### Aim:
Copy out the rows below, substituting "Parent Club" for each occurrence of "MLB Affiliate" and leaving every other character unchanged.

[Stored data]
☆ ☆ ☆ ☆ ☆
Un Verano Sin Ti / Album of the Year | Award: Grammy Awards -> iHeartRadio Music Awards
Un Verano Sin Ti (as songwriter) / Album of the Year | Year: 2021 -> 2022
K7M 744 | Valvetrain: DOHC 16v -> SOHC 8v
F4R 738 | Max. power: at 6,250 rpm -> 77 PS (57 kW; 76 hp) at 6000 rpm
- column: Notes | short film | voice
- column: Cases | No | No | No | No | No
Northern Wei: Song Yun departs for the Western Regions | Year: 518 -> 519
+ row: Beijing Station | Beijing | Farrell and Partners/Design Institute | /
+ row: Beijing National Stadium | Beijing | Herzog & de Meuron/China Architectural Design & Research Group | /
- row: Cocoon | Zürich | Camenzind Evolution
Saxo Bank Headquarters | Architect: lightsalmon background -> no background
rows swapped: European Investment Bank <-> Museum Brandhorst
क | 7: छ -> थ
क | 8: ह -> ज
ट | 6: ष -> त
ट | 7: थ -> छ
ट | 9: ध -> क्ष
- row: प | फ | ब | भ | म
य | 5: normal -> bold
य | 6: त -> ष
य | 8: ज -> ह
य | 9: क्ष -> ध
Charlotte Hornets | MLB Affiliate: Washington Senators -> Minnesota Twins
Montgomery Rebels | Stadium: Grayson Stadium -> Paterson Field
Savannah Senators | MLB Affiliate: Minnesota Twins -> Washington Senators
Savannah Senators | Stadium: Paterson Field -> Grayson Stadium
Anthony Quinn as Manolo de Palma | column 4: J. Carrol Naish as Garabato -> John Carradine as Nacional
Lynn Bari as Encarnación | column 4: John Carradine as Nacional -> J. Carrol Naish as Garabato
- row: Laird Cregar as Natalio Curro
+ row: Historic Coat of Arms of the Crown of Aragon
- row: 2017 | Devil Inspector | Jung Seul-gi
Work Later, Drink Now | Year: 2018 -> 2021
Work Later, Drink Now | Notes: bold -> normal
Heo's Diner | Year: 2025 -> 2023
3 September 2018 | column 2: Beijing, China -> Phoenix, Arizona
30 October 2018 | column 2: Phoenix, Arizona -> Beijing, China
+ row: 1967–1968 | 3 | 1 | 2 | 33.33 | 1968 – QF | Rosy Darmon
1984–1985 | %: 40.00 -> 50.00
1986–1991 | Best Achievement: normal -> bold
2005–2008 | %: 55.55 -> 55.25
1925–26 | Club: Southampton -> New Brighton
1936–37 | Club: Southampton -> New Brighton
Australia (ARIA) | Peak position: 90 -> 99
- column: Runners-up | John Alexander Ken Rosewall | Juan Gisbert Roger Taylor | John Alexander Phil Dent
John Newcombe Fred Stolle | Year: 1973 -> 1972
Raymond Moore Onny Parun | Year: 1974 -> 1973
☆ ☆ ☆ ☆ ☆
### Output of the exercise:
Un Verano Sin Ti / Album of the Year | Award: Grammy Awards -> iHeartRadio Music Awards
Un Verano Sin Ti (as songwriter) / Album of the Year | Year: 2021 -> 2022
K7M 744 | Valvetrain: DOHC 16v -> SOHC 8v
F4R 738 | Max. power: at 6,250 rpm -> 77 PS (57 kW; 76 hp) at 6000 rpm
- column: Notes | short film | voice
- column: Cases | No | No | No | No | No
Northern Wei: Song Yun departs for the Western Regions | Year: 518 -> 519
+ row: Beijing Station | Beijing | Farrell and Partners/Design Institute | /
+ row: Beijing National Stadium | Beijing | Herzog & de Meuron/China Architectural Design & Research Group | /
- row: Cocoon | Zürich | Camenzind Evolution
Saxo Bank Headquarters | Architect: lightsalmon background -> no background
rows swapped: European Investment Bank <-> Museum Brandhorst
क | 7: छ -> थ
क | 8: ह -> ज
ट | 6: ष -> त
ट | 7: थ -> छ
ट | 9: ध -> क्ष
- row: प | फ | ब | भ | म
य | 5: normal -> bold
य | 6: त -> ष
य | 8: ज -> ह
य | 9: क्ष -> ध
Charlotte Hornets | Parent Club: Washington Senators -> Minnesota Twins
Montgomery Rebels | Stadium: Grayson Stadium -> Paterson Field
Savannah Senators | Parent Club: Minnesota Twins -> Washington Senators
Savannah Senators | Stadium: Paterson Field -> Grayson Stadium
Anthony Quinn as Manolo de Palma | column 4: J. Carrol Naish as Garabato -> John Carradine as Nacional
Lynn Bari as Encarnación | column 4: John Carradine as Nacional -> J. Carrol Naish as Garabato
- row: Laird Cregar as Natalio Curro
+ row: Historic Coat of Arms of the Crown of Aragon
- row: 2017 | Devil Inspector | Jung Seul-gi
Work Later, Drink Now | Year: 2018 -> 2021
Work Later, Drink Now | Notes: bold -> normal
Heo's Diner | Year: 2025 -> 2023
3 September 2018 | column 2: Beijing, China -> Phoenix, Arizona
30 October 2018 | column 2: Phoenix, Arizona -> Beijing, China
+ row: 1967–1968 | 3 | 1 | 2 | 33.33 | 1968 – QF | Rosy Darmon
1984–1985 | %: 40.00 -> 50.00
1986–1991 | Best Achievement: normal -> bold
2005–2008 | %: 55.55 -> 55.25
1925–26 | Club: Southampton -> New Brighton
1936–37 | Club: Southampton -> New Brighton
Australia (ARIA) | Peak position: 90 -> 99
- column: Runners-up | John Alexander Ken Rosewall | Juan Gisbert Roger Taylor | John Alexander Phil Dent
John Newcombe Fred Stolle | Year: 1973 -> 1972
Raymond Moore Onny Parun | Year: 1974 -> 1973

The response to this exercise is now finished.